In the workplace, ladder accidents are a common threat. You could be a retail worker getting something from a high shelf, an electrician putting in a light fixture, a construction worker putting on siding or a painter who has to climb 30 feet up the side of a house.
These are just a few examples, but the overall takeaway is that many diverse jobs have some sort of ladder risk, and employees need to know how to use ladders safely to reduce injury rates and accident risks. To help, here are a few tips from the experts at This Old House:
- Make sure you have the right ladder for the job. For instance, don’t use a metal ladder around wires.
- Check the load limits. Consider your own weight, in all of your gear, and the weight of any tools and equipment.

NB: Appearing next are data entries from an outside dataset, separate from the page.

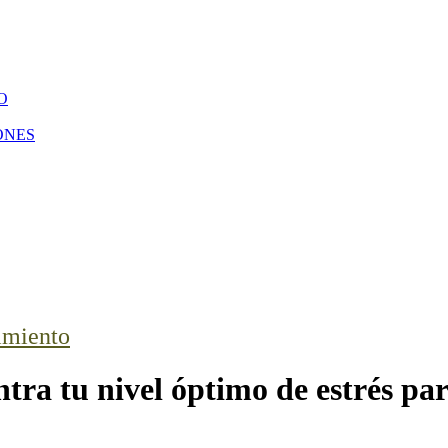
O
ONES
imiento
tra tu nivel óptimo de estrés pa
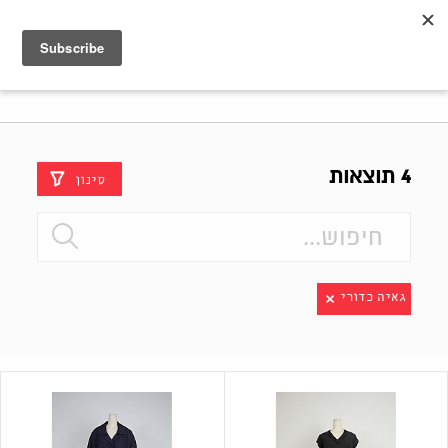
Shenkar
Logo
4 תוצאות
סינון
גאיה כדורי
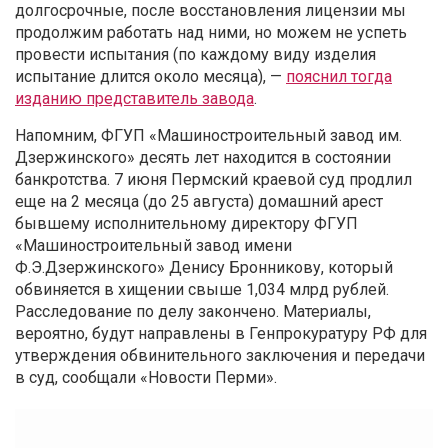
долгосрочные, после восстановления лицензии мы
продолжим работать над ними, но можем не успеть
провести испытания (по каждому виду изделия
испытание длится около месяца), —
пояснил тогда
изданию представитель завода
.
Напомним, ФГУП «Машиностроительный завод им.
Дзержинского» десять лет находится в состоянии
банкротства. 7 июня Пермский краевой суд продлил
еще на 2 месяца (до 25 августа) домашний арест
бывшему исполнительному директору ФГУП
«Машиностроительный завод имени
Ф.Э.Дзержинского» Денису Бронникову, который
обвиняется в хищении свыше 1,034 млрд рублей.
Расследование по делу закончено. Материалы,
вероятно, будут направлены в Генпрокуратуру РФ для
утверждения обвинительного заключения и передачи
в суд, сообщали «Новости Перми».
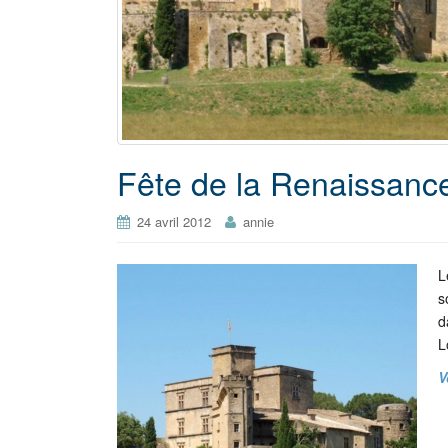
Fête de la Renaissanc
24 avril 2012
annie
L
s
d
L
V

- Only use a ladder that is tall enough for the job. If you have to climb beyond the warning signs, you need a taller ladder.

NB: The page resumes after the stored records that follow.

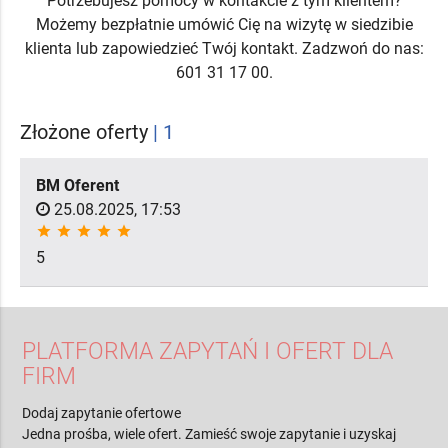
Potrzebujesz pomocy w kontakcie z tym klientem?
Możemy bezpłatnie umówić Cię na wizytę w siedzibie
klienta lub zapowiedzieć Twój kontakt. Zadzwoń do nas:
601 31 17 00.
Złożone oferty
| 1
BM Oferent
25.08.2025, 17:53
star
star
star
star
star
5
PLATFORMA ZAPYTAŃ I OFERT DLA
FIRM
Dodaj zapytanie ofertowe
Jedna prośba, wiele ofert. Zamieść swoje zapytanie i uzyskaj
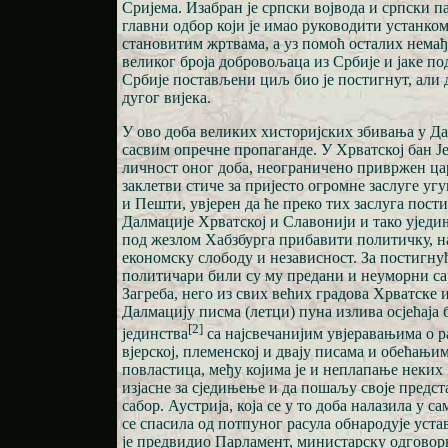
Сријема. Изабран је српски војвода и српски па
главни одбор који је имао руководити устанко
становитим жртвама, а уз помоћ осталих нема
великог броја добровољаца из Србије и јаке п
Србије постављени циљ био је постигнут, али 
дугог вијека.
У ово доба великих хисторијских збивања у Да
сасвим опречне пропаганде. У Хрватској бан Ј
личност оног доба, неограничено привржен цар
заклетви стиче за пријесто огромне заслуге у
и Пешти, увјерен да ће преко тих заслуга пост
Далмације Хрватској и Славонији и тако уједи
под жезлом Хабзбурга прибавити политичку, 
економску слободу и независност. За постигну
политичари били су му предани и неуморни са
Загреба, него из свих већих градова Хрватске 
Далмацију писма (летци) пуна излива осјећаја 
[2]
јединства
са најсвечанијим увјеравањима о 
вјерској, племенској и двају писама и обећањи
повластица, међу којима је и неплапање неких 
изјасне за сједињење и да пошаљу своје предс
сабор. Аустрија, која се у то доба налазила у с
се спасила од потпуног расула обнародује устав
је предвидио Парламент, министарску одговор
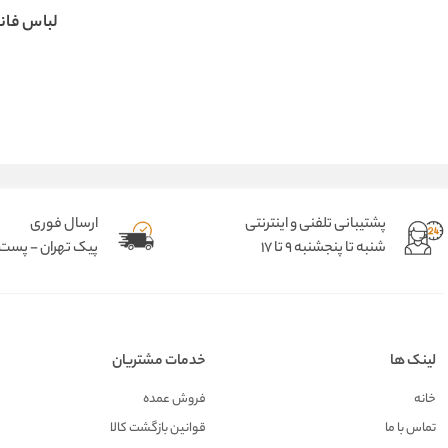
لباس فان
پشتیبانی تلفنی و اینترنتی
ارسال فوری
شنبه تا پنجشنبه 9 تا 17
پیک تهران - پست د
لینک ها
خدمات مشتریان
خانه
فروش عمده
تماس با ما
قوانین بازگشت کالا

- Stay in contact with the ladder at all times, generally keeping at least three points of contact. This means carrying tools in a belt, not your hands, and only using one at a time.
- Check the surface where you set the ladder to make sure it is stable and secure. You never want to set it on loose or wet ground. As you set it up, make sure it’s not too steep or too shallow of an angle.
These tips can help, but accidents do still happen. Workers who get hurt on the job need to know what legal steps to take to protect their interests and get all the compensation and benefits they are due.